On Sunday, January 21 at 8:21 AM PT, a standard certificate renewal triggered a restart of our service that controls the Online/Offline status for our assets. While we have mechanisms in place to ensure purposeful restarts of the service are graceful, redistributing agent connections across our servers takes several days to complete.

By Monday, January 22 at 7:50 AM PT, as our traffic increased with the majority of our agent fleet coming back online after the weekend, our Online/Offline service drastically began to drop connections, leading to our agents falsely reporting offline. The problem occurred not only because the connections were still redistributing across the servers, but also the proxy server settings were not properly optimized to handle the influx of traffic.

As a response to the dropped connections, we temporarily disabled offline alerting in the app, adjusted our proxy server settings, and manually restarted each of our servers to forcefully optimize the redistribution of connections. By 11:21 AM PT on January 22, we found that these updates appeared to resolve the issue as our agent fleet held presence connections as expected, so we called the all clear on the incident and re-enabled agent offline notifications.

On Tuesday, January 23 at 8:20 AM PT, as our morning traffic once again increased and despite our changes the day prior, our Online/Offline service was still unable to support the influx of traffic and agent connections began to drop. Agent offline reporting was again disabled at 8:38 AM PT and the team continued work to optimize our server load configurations. After implementing these optimizations, we delayed reactivation of agent offline notifications until 9:00 AM PT on Wednesday, January 24, to confirm our system could reliably manage the morning traffic.

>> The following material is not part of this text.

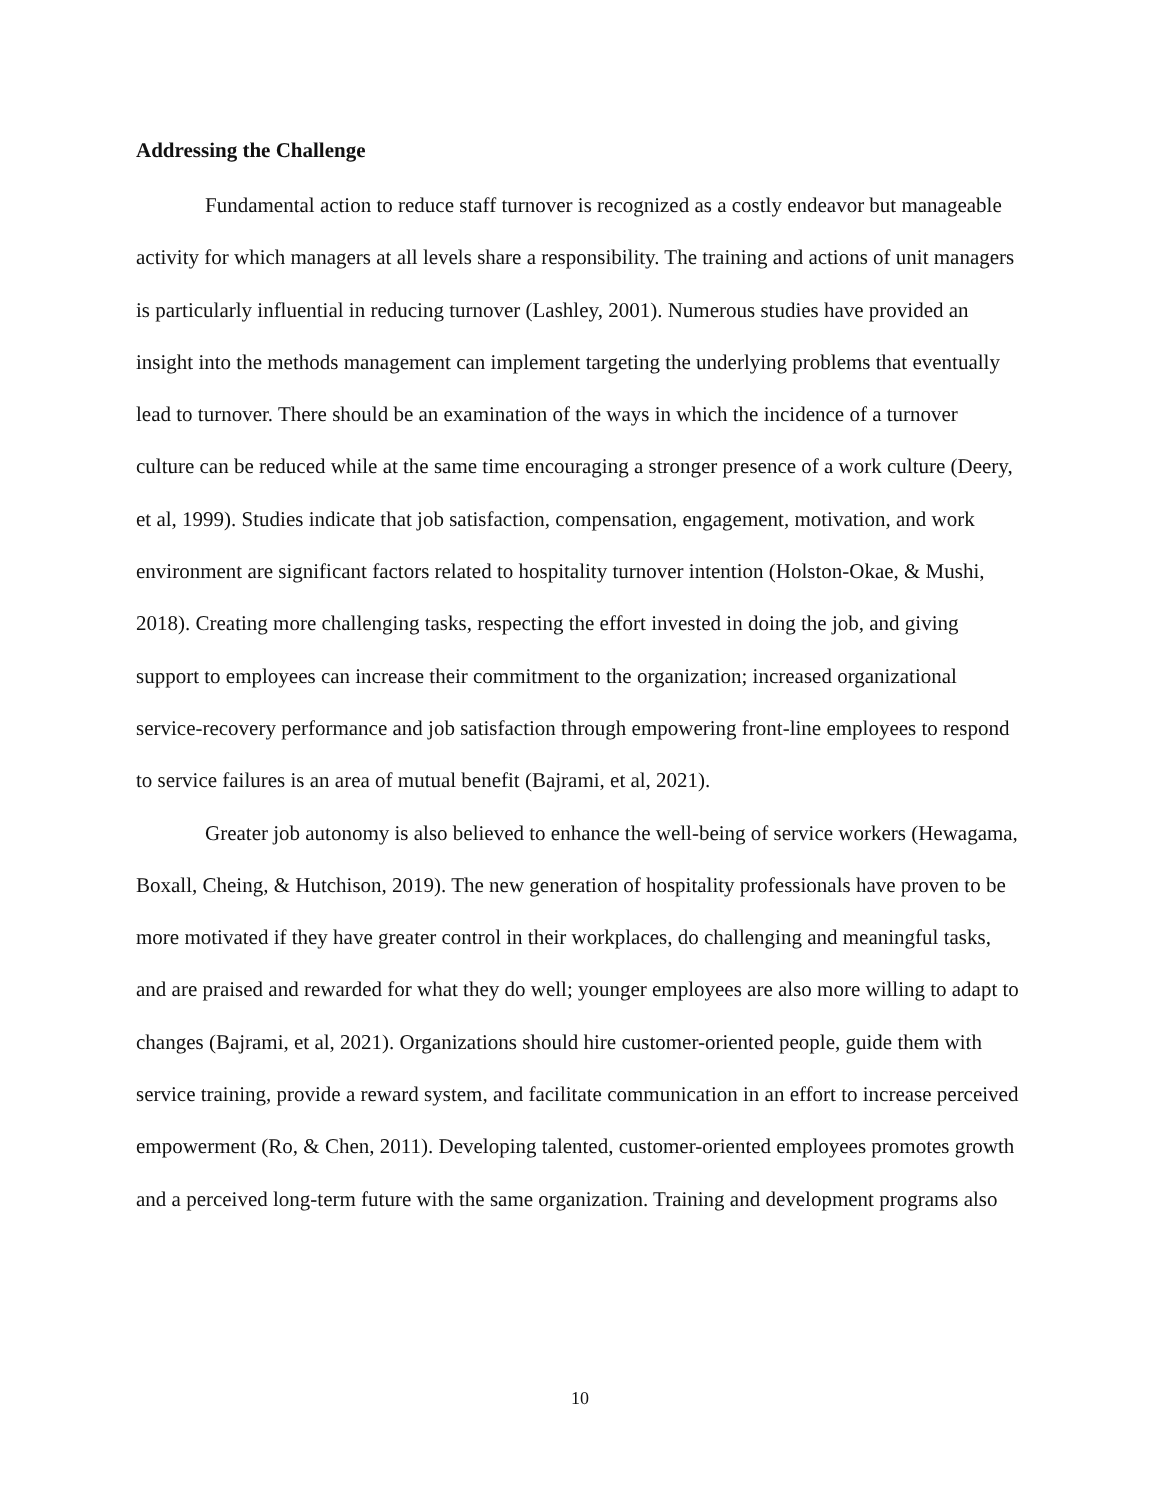Addressing the Challenge
Fundamental action to reduce staff turnover is recognized as a costly endeavor but manageable activity for which managers at all levels share a responsibility. The training and actions of unit managers is particularly influential in reducing turnover (Lashley, 2001). Numerous studies have provided an insight into the methods management can implement targeting the underlying problems that eventually lead to turnover. There should be an examination of the ways in which the incidence of a turnover culture can be reduced while at the same time encouraging a stronger presence of a work culture (Deery, et al, 1999). Studies indicate that job satisfaction, compensation, engagement, motivation, and work environment are significant factors related to hospitality turnover intention (Holston-Okae, & Mushi, 2018). Creating more challenging tasks, respecting the effort invested in doing the job, and giving support to employees can increase their commitment to the organization; increased organizational service-recovery performance and job satisfaction through empowering front-line employees to respond to service failures is an area of mutual benefit (Bajrami, et al, 2021).
Greater job autonomy is also believed to enhance the well-being of service workers (Hewagama, Boxall, Cheing, & Hutchison, 2019). The new generation of hospitality professionals have proven to be more motivated if they have greater control in their workplaces, do challenging and meaningful tasks, and are praised and rewarded for what they do well; younger employees are also more willing to adapt to changes (Bajrami, et al, 2021). Organizations should hire customer-oriented people, guide them with service training, provide a reward system, and facilitate communication in an effort to increase perceived empowerment (Ro, & Chen, 2011). Developing talented, customer-oriented employees promotes growth and a perceived long-term future with the same organization. Training and development programs also
10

As an immediate response to this incident and to ensure a reliable presence system for our partners as they continue to grow their businesses in the years to come, our team is prioritizing additional optimizations of our Online/Offline system in a test environment simulating our current and projected traffic to ensure we can gracefully handle planned or unplanned restarts of the service in both the short and long term as our agent fleet continues to grow. This work is currently in progress and we are committed to investing whatever resources are necessary to mitigate the likelihood of future incidents.

1 Like

3 weeks and we’re still seeing this problem. :frowning: